Mobile DNA - finding treasure in junk
FT Press; 2011
In his celebrated 1970 book, Jacques Monod follows in the footsteps of Democritus who allegedly around 400 BC argued: ‘everything existing in the universe is the fruit of chance and necessity’. ‘Chance and necessity’ also describes how many of us got drawn to the field of mobile genetic elements, and the adage could have served as subtitle to Haig Kazazian’s new book Mobile DNA - Finding treasure in junk. Not only does the book provides an historical, detailed, and up-to-date account of the study of the LINE-1 (L1) element, the only transposable element known to be autonomously jumping in humans, it is also a beautiful manifesto for the ad-lib path that we all cherish in the basic science enterprise. Kazazian takes us on a personal tour of the twisty route that led him to previously unexplored genomic territories and, along the way, to groundbreaking discoveries.
As the author warns in his introductory chapter, the book does not provide a broad, balanced, or comprehensive overview of the entire field of mobile DNA research. Nor does it attempt to synthesize all the profound implications of this field for understanding genome function and evolution in virtually all branches of life’s tree. While keeping this in mind, Kazazian’s book is a must-read and a trove of information for anyone involved in the study of mobile elements. The book is also highly recommended to anyone even remotely engaged in human genome research. Part of this community continues to ignore the crucial impact of mobile elements in shaping our genome and thereby our biology, as well as that of our ancestors and distant relatives. After over two decades of research on L1 and its allies, the pioneering works of Kazazian and colleagues have illustrated both the destructive and constructive facets of transposition in the genome. This double-edge sword of mobile element activity is recapitulated in vivid colors in this widely accessible book.

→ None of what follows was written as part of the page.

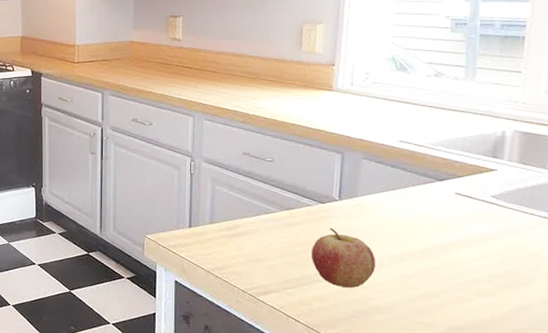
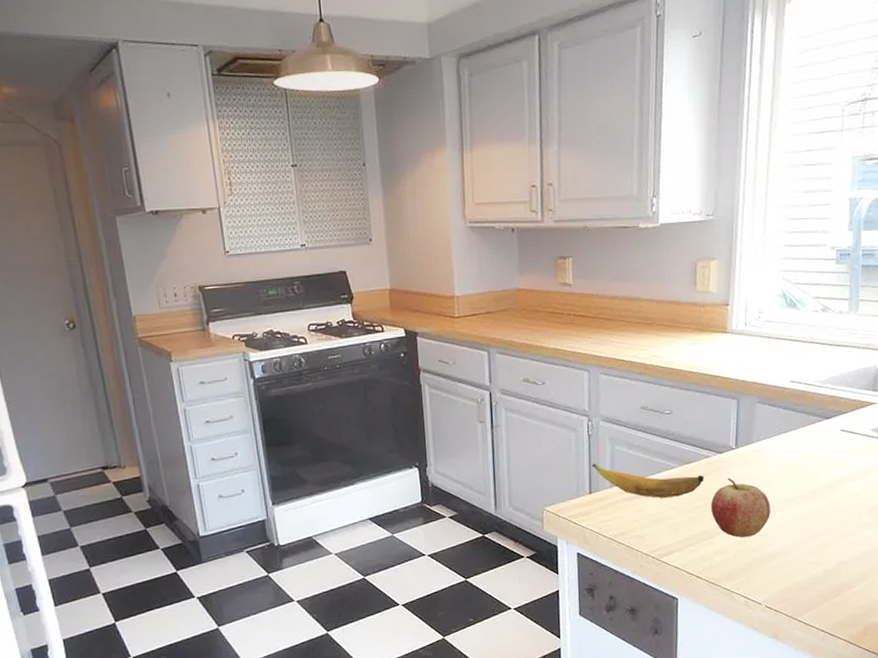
banana: none [192,200,305,240] -> present [592,464,704,498]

The organization of the book is somewhat unorthodox. Following a brief introduction, the book begins with five concise chapters providing background information on the various types and abundance of mobile DNA in diverse organisms. These chapters feel more like a compilation of ‘further reading’ material rather than a real effort to synthesize what unifies or distinguishes the various forms of mobile DNA populating genomes. With Chapter 7, aptly entitled ‘The prologue’, the book takes a sharp turn in style and content. One feels this chapter should and might once have been the opening chapter. It begins with a line that struck me as a classic quote: ‘Rarely does one find Maxine Singer outside a public place without a lit cigarette’. As we get into the true ‘meat’ of the book, the tone becomes decidedly more personal and more entertaining. Through a series of thrilling chapters, Kazazian recounts the unforeseen and convoluted cascade of events that led him to enter, not without some hesitation, the burgeoning field of mobile DNA and the ensuing two decades of seminal discoveries on L1 elements achieved in his laboratory (and a few others). This epic covers more than half of the book, and it is not only la pièce de resistance, but also the real treat of the book. In particular, one can feel the excitement building up in the chase for the first active human L1 elements in the mid-to-late 1980s. This section is a real page-turner and I have to admit shamelessly I would have gone back to the buffet for seconds.
Throughout this major slice of the book, Kazazian proceeds largely in chronological order through short chapters that are generally constructed with the same mold. Each introduces the cast of characters that succeeded through his lab, the key questions they set out to tackle, the hurdles they encountered along the way while designing, performing, or interpreting the experiments, and how they eventually succeeded to deliver what has now become classic L1 literature. The style is direct, crisp, and effective, and the juicy anecdotes that punctuate the technical descriptions of key experiments make this part of the book the most informative and enjoyable. The author pays an enormous tribute to the members of his laboratory and he never misses an opportunity to highlight their independence, ingenuity, and exemplary work ethics. He also gives plenty of credit to collaborators and other scientists, notably Maxine Singer and Jef Boeke, but also Tom Eickbush, and later John Moran, who acted as catalysts for Kazazian’s research and produced many crucial tools and concepts to the field.
Perhaps what I would retain as the most important lesson in this saga is Kazazian’s role as an inspired and inspiring leader. His passion for the topic and for science transpires through every page (pore) of this book and it has been contagious. His laboratory has produced not only keystones to our current appreciation of the tremendous influence of L1 in shaping, for better or worse, our genome, but also a crop of creative and dedicated followers that extend far beyond Kazazian’s direct mentees. The book’s Preface, ‘Thoughts on doing science’, lucidly encapsulates what basic science is all about: training, creativity, and perseverance. Without any doubt, scientists at any stage of their career, and not just those interested in mobile DNA, will find something precious to learn from this opus.
The author declares no competing interests.